TALLAHASSEE | Florida State made the NCAA Tournament for the first time in five years, but whether the Seminoles (26-9) can return next season will depend on the decisions of their three leading scorers.
Dwayne Bacon, Jonathan Isaac and Xavier Rathan-Mayes said after Saturday’s 91-66 loss to Xavier in the second round that they had not reached a decision and had no timetable. All three though are expected to put their names into consideration for the NBA draft.
Isaac, a 6-foot-10 freshman forward, averaged 12.0 points and 7.8 rebounds. He is the most likely of the trio not to return as many have projected him to be a lottery pick.
Bacon was the team’s leading scorer for the second straight season, averaging 17.2 points. The 6-7 sophomore guard worked on his shooting during the offseason last year and has developed a better range of shots instead of merely attacking the rim. Draft projections have him anywhere from a late first- to second-round pick.
Rathan-Mayes has developed into a solid point guard. The 6-4 junior led the Atlantic Coast Conference in assist/turnover ratio while averaging 10.6 points. He could return for his senior season to improve his draft chances.
If all three depart, sophomore Terance Mann would be the leading returning scorer (8.4 points). Even with Bacon and Isaac, coach Leonard Hamilton extolled his team’s depth throughout the year as he used 12 players per game. Freshmen guards Trent Forrest and CJ Walker each averaged over 12 minutes per game and will be counted on more next season.
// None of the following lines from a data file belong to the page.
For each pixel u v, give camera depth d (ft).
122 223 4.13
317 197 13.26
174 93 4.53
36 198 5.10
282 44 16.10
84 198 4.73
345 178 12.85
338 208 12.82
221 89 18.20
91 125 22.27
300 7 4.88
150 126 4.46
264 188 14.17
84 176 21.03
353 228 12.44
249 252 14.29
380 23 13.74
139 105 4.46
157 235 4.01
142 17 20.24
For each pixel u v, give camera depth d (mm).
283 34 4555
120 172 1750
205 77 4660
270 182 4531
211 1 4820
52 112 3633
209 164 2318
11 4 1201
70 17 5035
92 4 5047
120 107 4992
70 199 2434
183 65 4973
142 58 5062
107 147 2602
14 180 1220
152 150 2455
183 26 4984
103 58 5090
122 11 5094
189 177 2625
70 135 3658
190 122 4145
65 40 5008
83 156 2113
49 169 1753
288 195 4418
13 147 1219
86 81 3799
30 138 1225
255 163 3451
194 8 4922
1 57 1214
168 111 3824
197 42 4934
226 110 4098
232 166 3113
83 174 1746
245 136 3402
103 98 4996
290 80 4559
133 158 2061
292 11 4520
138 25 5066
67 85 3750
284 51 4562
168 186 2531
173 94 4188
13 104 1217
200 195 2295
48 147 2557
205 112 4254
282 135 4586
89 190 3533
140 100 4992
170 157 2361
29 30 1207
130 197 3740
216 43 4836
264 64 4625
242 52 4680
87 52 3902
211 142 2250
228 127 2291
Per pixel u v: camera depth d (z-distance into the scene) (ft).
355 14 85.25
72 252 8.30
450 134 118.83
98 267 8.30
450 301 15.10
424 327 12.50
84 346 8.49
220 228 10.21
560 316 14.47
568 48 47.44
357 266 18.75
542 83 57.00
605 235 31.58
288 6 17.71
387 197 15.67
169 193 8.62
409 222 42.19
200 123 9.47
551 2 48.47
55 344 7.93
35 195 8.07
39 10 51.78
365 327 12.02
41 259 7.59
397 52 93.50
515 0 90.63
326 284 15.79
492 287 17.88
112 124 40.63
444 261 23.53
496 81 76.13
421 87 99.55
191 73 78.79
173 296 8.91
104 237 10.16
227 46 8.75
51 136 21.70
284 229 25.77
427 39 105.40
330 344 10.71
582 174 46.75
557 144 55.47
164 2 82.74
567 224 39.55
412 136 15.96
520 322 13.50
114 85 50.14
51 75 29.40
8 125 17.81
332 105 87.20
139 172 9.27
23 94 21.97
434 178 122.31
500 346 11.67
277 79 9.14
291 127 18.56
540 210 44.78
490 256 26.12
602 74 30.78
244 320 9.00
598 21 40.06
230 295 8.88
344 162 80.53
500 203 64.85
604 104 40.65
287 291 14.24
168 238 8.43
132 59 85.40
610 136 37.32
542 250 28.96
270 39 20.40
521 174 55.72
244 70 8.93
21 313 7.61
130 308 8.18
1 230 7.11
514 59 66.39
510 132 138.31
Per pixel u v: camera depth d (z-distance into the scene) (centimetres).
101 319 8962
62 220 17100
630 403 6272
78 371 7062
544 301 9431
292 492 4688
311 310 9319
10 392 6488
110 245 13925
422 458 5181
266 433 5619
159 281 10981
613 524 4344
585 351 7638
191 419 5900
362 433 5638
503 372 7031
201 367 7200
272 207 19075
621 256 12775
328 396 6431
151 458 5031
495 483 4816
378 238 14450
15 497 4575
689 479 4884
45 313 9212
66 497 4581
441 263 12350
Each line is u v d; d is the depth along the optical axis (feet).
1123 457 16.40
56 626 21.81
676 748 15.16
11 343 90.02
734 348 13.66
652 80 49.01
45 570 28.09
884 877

Florida State was the second tallest team in Division I but lose two 7-footers with the graduations of Michael Ojo and Jarquez Smith. Christ Koumadje, who is the tallest player in program history at 7-4, could move into the starting lineup after finishing second on the team in blocked shots with 40.
With Smith and Ojo’s departures, Hamilton added some size in the incoming class with 7-1 center Ike Obiagu, who is considered one of the top shot blockers in the country.
The Seminoles got off to a fast start. After going 5-1 during a stretch where they faced six straight ranked opponents, they were 18-2 and ranked sixth, which was their highest ranking since 1993. They barely played over .500 ball after that, going 9-8. All but two of the losses were by double figures.
Hamilton went to more of an up-tempo, transition offense this season since he had more versatile and athletic players. Florida State averaged 82.1 points, which is the most in Hamilton’s 15 seasons at the school, but they struggled late in the season from the perimeter and when forced to play more of a half-court style when teams played zone defense.
Even though the 26 wins are the most that Florida State has had in Hamilton’s tenure, the finish is considered a bit of a disappointment since many considered this to be Hamilton’s most talented team. Hamilton has led Florida State to the Sweet 16 only once (2011).
“I thought we learned a lot,” Hamilton said after Saturday’s game. “There were times I thought they were growing with the relationships, and I think it makes you feel that the future is very bright for these guys that are returning.
“To look back at the season, to see what we’ve been able to accomplish, I’m very proud of these guys and how they’ve hung in against some extremely good competition.”